Intraday Market Thoughts

Stocks correct, euro resumes downfall

by Adam Button
Mar 10, 2015 23:18

At some point it was inevitable that the rising US dollar and growing chance of rate hikes would hurt the stock market. After the worst day of the year so far in the S&P 500, we consider whether that time is now and what it means for FX. The yen and US dollar were top performers on the day while the euro lagged. Japanese machine orders are due later. In the latest Premium Insights, Ashraf issued issued 2 new trades on EURUSD with 2 key charts. EURJPY, USDCAD, AUDNZD and EURAUD are all in progress. 1 USDCAD was stopped out earlier this morning, while EURJPY shorts remains +100 pips in the money.

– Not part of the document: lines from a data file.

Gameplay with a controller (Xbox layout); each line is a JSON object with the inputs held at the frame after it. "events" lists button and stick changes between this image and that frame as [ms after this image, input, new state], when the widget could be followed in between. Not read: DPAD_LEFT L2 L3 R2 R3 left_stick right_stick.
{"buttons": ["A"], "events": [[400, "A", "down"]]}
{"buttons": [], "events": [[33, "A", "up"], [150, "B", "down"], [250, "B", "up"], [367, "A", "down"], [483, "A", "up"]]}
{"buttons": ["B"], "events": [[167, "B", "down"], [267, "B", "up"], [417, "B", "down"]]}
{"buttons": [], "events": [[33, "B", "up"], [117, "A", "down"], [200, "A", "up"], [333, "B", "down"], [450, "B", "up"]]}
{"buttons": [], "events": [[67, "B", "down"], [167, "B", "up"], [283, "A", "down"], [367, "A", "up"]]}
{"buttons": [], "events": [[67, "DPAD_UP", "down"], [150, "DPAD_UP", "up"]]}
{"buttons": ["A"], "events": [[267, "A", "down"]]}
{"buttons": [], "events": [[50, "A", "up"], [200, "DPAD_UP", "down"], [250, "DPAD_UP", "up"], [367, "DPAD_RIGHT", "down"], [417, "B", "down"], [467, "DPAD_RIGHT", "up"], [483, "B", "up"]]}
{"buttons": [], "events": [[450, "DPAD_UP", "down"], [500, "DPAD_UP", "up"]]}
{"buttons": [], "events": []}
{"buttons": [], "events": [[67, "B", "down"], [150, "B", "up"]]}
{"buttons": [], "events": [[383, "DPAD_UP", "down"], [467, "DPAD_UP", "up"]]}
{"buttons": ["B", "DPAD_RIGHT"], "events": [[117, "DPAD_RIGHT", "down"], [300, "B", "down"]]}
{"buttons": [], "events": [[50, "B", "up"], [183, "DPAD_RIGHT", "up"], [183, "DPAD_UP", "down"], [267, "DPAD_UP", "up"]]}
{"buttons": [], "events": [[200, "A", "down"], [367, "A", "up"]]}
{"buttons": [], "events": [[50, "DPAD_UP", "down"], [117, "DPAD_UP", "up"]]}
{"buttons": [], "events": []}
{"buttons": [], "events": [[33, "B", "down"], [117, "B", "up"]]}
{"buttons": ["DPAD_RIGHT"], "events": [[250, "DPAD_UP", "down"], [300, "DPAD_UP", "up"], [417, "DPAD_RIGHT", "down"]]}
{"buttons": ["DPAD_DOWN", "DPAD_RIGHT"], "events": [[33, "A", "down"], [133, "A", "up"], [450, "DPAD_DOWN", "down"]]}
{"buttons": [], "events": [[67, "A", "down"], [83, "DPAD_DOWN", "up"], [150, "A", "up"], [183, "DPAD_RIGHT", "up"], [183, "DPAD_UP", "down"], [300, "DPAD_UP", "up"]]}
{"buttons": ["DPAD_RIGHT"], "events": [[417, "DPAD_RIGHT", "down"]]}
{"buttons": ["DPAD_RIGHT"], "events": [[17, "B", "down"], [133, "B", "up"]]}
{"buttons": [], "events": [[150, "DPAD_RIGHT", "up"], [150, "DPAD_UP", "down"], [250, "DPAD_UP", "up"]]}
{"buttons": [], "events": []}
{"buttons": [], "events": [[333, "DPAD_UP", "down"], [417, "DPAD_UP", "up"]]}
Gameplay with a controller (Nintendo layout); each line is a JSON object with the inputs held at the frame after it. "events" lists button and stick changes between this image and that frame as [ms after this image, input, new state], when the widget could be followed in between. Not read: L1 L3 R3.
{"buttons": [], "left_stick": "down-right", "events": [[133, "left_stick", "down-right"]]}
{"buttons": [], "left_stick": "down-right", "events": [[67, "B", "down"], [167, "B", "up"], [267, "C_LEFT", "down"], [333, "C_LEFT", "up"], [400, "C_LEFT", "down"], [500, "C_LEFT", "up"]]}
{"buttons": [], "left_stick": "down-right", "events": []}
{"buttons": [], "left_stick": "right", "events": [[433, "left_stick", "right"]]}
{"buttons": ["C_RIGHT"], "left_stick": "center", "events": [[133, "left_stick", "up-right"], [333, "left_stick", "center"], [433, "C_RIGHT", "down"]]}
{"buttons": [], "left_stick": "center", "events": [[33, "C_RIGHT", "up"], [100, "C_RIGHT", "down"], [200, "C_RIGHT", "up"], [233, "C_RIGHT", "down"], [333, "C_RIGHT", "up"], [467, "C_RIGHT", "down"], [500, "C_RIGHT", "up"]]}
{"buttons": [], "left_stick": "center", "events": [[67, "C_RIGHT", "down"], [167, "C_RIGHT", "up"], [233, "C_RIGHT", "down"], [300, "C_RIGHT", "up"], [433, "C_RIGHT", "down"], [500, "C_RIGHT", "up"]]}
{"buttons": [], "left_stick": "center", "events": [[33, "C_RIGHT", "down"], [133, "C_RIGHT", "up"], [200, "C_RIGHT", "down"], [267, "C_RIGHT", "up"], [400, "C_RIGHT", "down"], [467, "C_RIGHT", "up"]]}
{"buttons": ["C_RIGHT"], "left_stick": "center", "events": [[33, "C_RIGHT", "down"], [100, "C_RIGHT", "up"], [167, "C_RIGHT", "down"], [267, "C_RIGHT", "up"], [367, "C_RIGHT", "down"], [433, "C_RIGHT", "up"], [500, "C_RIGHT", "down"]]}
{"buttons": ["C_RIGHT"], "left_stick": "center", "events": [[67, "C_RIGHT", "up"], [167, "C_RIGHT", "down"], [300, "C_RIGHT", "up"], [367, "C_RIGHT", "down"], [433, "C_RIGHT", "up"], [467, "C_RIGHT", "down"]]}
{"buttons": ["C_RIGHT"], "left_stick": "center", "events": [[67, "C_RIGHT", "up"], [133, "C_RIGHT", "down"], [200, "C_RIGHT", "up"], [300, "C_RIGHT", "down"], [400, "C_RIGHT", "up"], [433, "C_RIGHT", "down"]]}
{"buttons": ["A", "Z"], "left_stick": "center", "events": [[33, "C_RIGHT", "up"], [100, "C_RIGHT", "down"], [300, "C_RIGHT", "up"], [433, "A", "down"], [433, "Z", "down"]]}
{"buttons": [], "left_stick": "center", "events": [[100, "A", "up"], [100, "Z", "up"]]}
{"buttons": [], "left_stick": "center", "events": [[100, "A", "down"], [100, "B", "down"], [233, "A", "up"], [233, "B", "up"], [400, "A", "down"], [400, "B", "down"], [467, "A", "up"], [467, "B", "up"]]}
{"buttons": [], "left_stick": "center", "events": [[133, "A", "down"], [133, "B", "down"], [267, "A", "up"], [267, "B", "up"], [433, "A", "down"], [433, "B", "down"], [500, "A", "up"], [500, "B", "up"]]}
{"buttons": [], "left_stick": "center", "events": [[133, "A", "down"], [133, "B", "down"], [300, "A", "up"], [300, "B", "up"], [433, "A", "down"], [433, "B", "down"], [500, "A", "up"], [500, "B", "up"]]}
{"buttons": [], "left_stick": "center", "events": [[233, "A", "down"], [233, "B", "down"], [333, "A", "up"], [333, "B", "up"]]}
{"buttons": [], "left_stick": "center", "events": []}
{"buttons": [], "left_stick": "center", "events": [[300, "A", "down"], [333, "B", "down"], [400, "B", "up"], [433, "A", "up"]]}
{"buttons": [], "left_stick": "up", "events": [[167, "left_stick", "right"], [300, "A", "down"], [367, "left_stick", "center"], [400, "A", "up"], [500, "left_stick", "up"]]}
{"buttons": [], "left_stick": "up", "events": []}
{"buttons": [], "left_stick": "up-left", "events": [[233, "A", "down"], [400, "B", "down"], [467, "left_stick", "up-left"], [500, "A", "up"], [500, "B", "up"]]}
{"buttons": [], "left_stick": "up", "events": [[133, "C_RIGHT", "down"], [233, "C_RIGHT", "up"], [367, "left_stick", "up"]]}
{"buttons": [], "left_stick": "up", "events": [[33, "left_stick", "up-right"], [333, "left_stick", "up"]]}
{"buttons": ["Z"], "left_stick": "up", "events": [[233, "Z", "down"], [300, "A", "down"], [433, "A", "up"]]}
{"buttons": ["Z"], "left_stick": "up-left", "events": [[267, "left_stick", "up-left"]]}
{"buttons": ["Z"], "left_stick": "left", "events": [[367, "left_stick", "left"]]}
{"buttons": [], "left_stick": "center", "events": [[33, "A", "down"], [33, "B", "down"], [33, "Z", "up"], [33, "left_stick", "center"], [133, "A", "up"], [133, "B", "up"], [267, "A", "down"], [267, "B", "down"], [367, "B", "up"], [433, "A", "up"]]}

The S&P 500 tumbled 35 points, or 1.7% on Tuesday, closing at the lowest since Feb 4. The move was essentially a continuation of the fall after non-farm payrolls on Friday. It wasn't extremely strong but strong enough to make most market participants confident the Fed will remove 'patient' next week.

At the same time, the ECB has launched its QE program and the market is staring a trillions of euros of Eurozone bonds that already have negative yields with a wave of ECB buying likely to push them even lower. German 30-year bond yields are down a quarter point in the past two days to just 0.75%, almost on par with US 2s.

The best-case scenario for the Eurozone is that economic data picks up but so far good news has been shrugged and every EUR/USD bounce is hammered into oblivion. There is a sense in the market that the ECB might not find the supply to purchase 60 billion euros per month but rumors of just 25-50 million of buying on Monday were dispelled by Coeure who said the ECB and national central banks purchases 3.2 billion, which is slightly above the 60 billion pace.

Looking at stocks, the immediate takeaway is how resilient the US dollar has been against the yen. USD/JPY climbed for four consecutive days leading into Tuesday, mostly in a risk-negative environment. An attempted break above 121.20 was beaten down but the pair managed to close nearly flat. If USD/JPY can't mount more of a correction on the tail-end of a 4-day rally plus a rout on stocks, when can it correct?

Part of the story is the yen equation after the soft Q4 GDP numbers. The economy will remain in focus with January machine orders due at 2350 GMT. They're expected to fall 4.0% m/m after an 8.3% gain in December. A larger fall would further nudge the BOJ toward action. Japanese officials also won't be impressed that EUR/JPY is at 18-month lows.